# START OF Records for the task

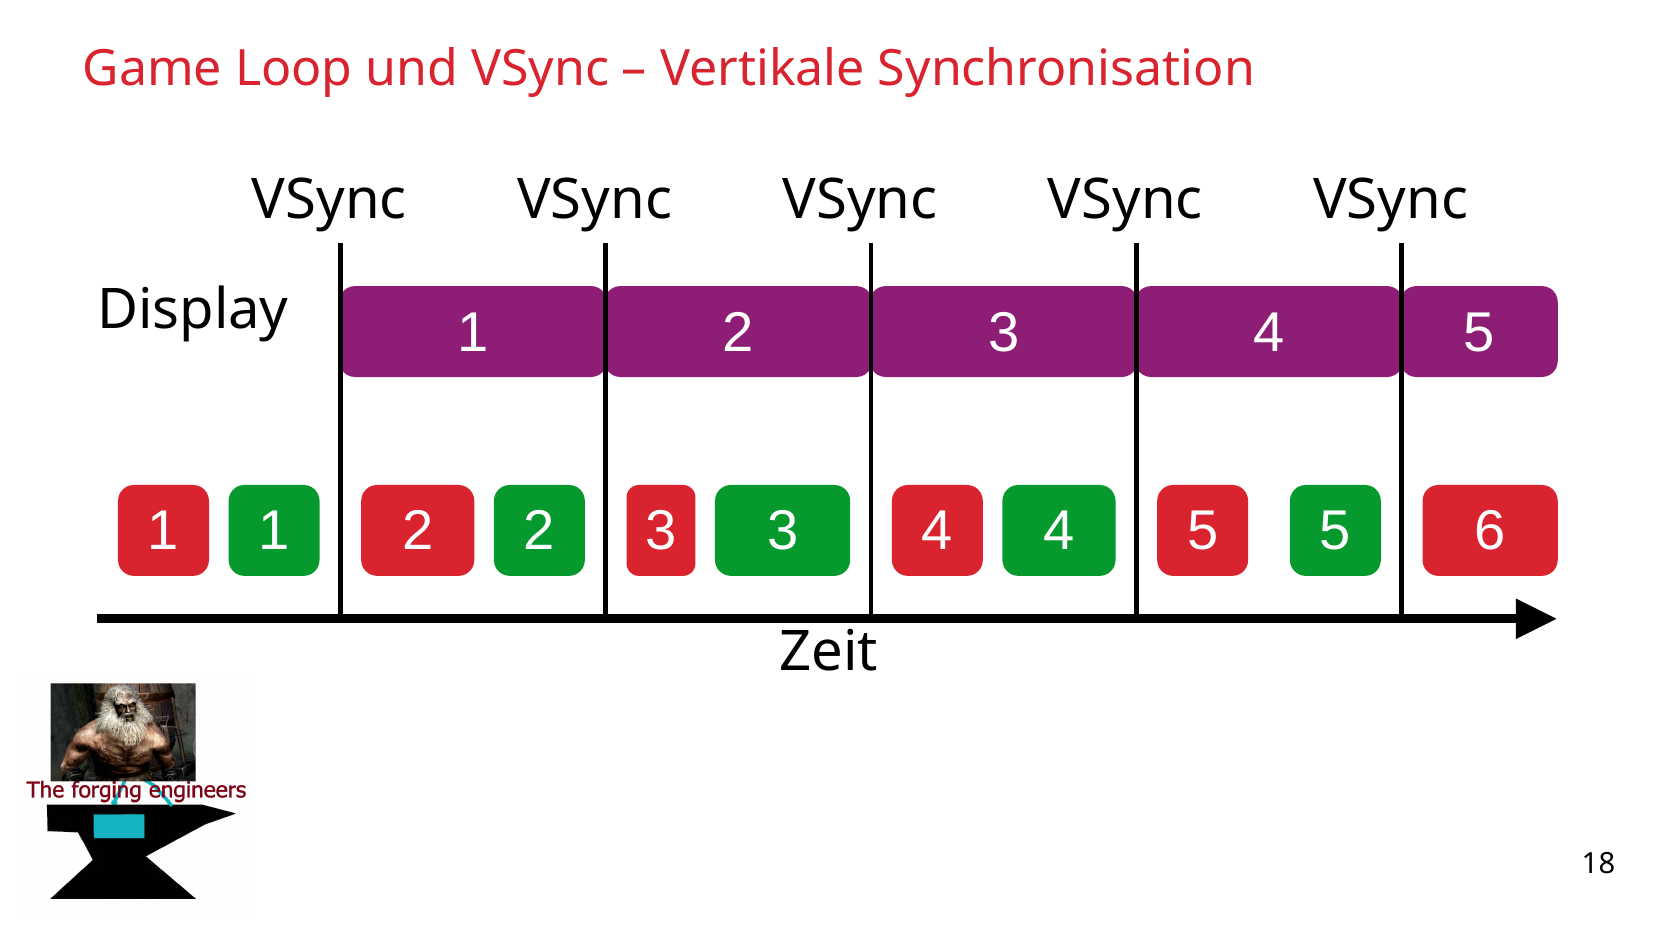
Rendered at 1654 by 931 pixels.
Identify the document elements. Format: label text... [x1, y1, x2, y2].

title Game Loop und VSync – Vertikale Synchronisation [82, 37, 1571, 95]
picture [17, 153, 1580, 916]
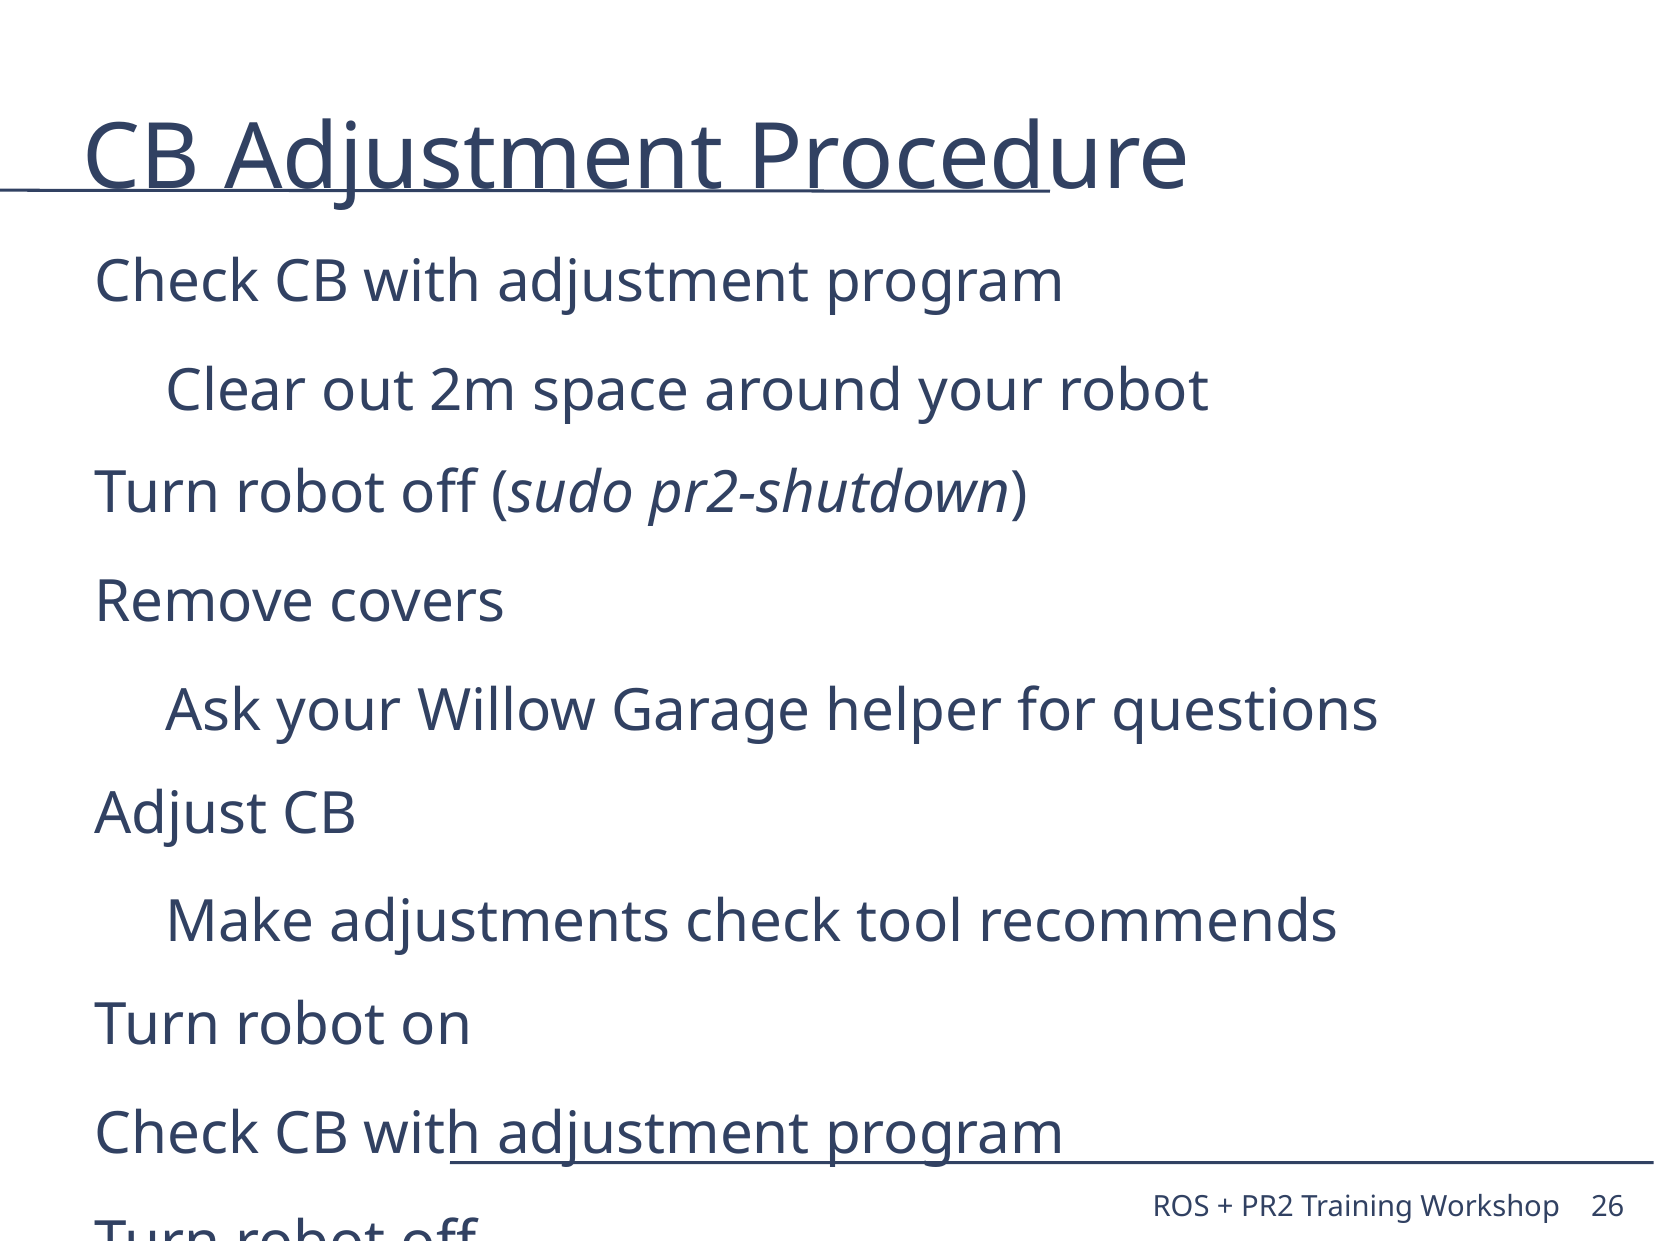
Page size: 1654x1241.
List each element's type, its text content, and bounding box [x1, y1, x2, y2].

list Check CB with adjustment program Clear out 2m space around your robot Turn robot off (sudo pr2-shutdown) Remove covers Ask your Willow Garage helper for questions Adjust CB Make adjustments check tool recommends Turn robot on Check CB with adjustment program Turn robot off Reinstall covers [76, 238, 1565, 1241]
title CB Adjustment Procedure [82, 56, 1571, 250]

# END OF Records for the task

Exercise task ▸ Turn every line of the records above into one numbered list, leaving out the pictures and skipping the blank lines.

The result ▸
1. Rendered at 1654 by 931 pixels.
2. Identify the document elements. Format: label text... [x1, y1, x2, y2].
3. title Game Loop und VSync – Vertikale Synchronisation [82, 37, 1571, 95]
4. picture [17, 153, 1580, 916]
5. Page size: 1654x1241.
6. List each element's type, its text content, and bounding box [x1, y1, x2, y2].
7. list Check CB with adjustment program Clear out 2m space around your robot Turn robot off (sudo pr2-shutdown) Remove covers Ask your Willow Garage helper for questions Adjust CB Make adjustments check tool recommends Turn robot on Check CB with adjustment program Turn robot off Reinstall covers [76, 238, 1565, 1241]
8. title CB Adjustment Procedure [82, 56, 1571, 250]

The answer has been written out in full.